Scrapie Pathogenesis: The Role of Complement C1q in Scrapie Agent Uptake by Conventional Dendritic Cells

• Published in: The Journal of immunology (1950) Vol. 182; no. 3; pp. 1305 - 1313
• Main Authors: Flores-Langarica, Adriana, Sebti, Yasmine, Mitchell, Daniel A, Sim, Robert B, MacPherson, Gordon G
• Format: Journal Article
• Language: English
• Published: United States Am Assoc Immnol 01.02.2009
• Subjects: Animals; Brain - cytology; Brain - immunology; Brain - metabolism; Cells, Cultured; Coculture Techniques; Complement C1q - deficiency; Complement C1q - genetics; Complement C1q - physiology; Dendritic Cells - immunology; Dendritic Cells - metabolism; Dendritic Cells - pathology; Dendritic Cells, Follicular - immunology; Dendritic Cells, Follicular - metabolism; Endocytosis - immunology; Mice; Mice, Inbred C57BL; Mice, Knockout; Protein Transport - immunology; PrPSc Proteins - metabolism; Receptors, Complement - biosynthesis; Scrapie - immunology; Scrapie - metabolism; Scrapie - pathology
• ISSN: 0022-1767; 1550-6606
• DOI: 10.4049/jimmunol.182.3.1305

Mice lacking complement components show delayed development of prion disease following peripheral inoculation.
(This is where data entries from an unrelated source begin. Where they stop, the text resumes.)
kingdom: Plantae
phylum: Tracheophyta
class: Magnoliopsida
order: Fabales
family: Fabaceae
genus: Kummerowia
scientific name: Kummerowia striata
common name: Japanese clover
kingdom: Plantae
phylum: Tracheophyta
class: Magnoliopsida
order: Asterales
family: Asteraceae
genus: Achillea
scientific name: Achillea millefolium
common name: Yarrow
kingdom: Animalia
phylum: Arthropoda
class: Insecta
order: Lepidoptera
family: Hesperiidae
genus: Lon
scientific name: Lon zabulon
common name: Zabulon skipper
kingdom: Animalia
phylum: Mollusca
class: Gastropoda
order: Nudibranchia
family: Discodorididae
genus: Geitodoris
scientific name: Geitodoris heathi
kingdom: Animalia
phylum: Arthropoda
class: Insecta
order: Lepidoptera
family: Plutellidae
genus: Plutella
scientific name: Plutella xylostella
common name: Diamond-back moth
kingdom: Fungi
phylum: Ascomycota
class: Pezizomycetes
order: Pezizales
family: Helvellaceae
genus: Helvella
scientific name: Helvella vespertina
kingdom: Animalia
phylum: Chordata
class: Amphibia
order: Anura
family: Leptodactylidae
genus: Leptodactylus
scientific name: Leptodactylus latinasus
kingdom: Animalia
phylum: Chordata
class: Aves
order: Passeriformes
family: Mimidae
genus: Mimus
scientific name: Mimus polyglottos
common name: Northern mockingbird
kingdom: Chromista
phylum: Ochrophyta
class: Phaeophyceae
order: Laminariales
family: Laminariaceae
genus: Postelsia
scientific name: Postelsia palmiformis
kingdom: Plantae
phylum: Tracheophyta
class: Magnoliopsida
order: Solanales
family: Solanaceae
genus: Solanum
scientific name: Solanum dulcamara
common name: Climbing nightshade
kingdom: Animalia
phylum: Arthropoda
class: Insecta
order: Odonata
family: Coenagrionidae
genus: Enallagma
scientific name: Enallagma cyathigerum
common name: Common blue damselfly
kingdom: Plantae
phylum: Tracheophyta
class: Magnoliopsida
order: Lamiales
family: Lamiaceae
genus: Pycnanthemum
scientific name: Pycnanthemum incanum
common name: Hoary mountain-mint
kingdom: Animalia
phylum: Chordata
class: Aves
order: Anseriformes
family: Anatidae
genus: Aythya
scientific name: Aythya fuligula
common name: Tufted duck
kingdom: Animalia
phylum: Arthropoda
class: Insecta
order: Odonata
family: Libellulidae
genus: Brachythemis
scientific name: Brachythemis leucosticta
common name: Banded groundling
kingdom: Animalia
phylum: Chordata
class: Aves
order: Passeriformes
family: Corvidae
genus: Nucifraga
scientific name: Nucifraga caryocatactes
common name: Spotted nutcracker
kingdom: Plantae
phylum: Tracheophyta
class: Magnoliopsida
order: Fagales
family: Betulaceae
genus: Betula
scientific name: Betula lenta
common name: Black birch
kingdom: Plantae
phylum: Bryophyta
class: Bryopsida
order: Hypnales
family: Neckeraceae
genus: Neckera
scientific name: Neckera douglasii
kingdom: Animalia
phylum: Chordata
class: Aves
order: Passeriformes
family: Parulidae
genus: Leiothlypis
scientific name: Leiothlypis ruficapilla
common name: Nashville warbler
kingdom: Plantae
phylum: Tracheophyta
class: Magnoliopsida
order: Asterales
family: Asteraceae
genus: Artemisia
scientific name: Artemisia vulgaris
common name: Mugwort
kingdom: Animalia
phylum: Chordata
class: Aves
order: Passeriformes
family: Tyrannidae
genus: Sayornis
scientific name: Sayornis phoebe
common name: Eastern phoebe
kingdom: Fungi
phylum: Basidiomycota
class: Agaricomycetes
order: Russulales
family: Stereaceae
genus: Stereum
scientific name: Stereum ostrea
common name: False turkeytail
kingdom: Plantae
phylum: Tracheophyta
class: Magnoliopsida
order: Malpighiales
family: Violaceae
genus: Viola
The delay could relate to reduced scrapie prion protein (PrP(Sc)) accumulation on follicular dendritic cells (DCs). However conventional DCs (cDCs) play a crucial role in the early pathogenesis of prion diseases and complement deficiency could result in decreased PrP(Sc) uptake by cDCs in the periphery. To explore this possibility, we cultured murine splenic or gut-associated lymph node cDCs with scrapie-infected whole brain homogenate in the presence or absence of complement. Uptake decreased significantly if the serum in the cultures was heat-inactivated. Because heat inactivation primarily denatures C1q, we used serum from C1q(-/-) mice and showed that PrP(Sc) uptake was markedly decreased. PrP(Sc) internalization was saturable and temperature-dependent, suggesting receptor-mediated uptake. Furthermore, uptake characteristics differed from fluid-phase endocytosis. Immunofluorescence showed colocalization of C1q and PrP(Sc), suggesting interaction between these molecules. We evaluated the expression of several complement receptors on cDCs and confirmed that cDCs that take up PrP(Sc) express one of the C1q receptors, calreticulin. Our results show that C1q participates in PrP(Sc) uptake by cDCs, revealing a critical role for cDCs in initial prion capture, an event that takes place before the PrP(Sc) accumulation within the follicular DC network.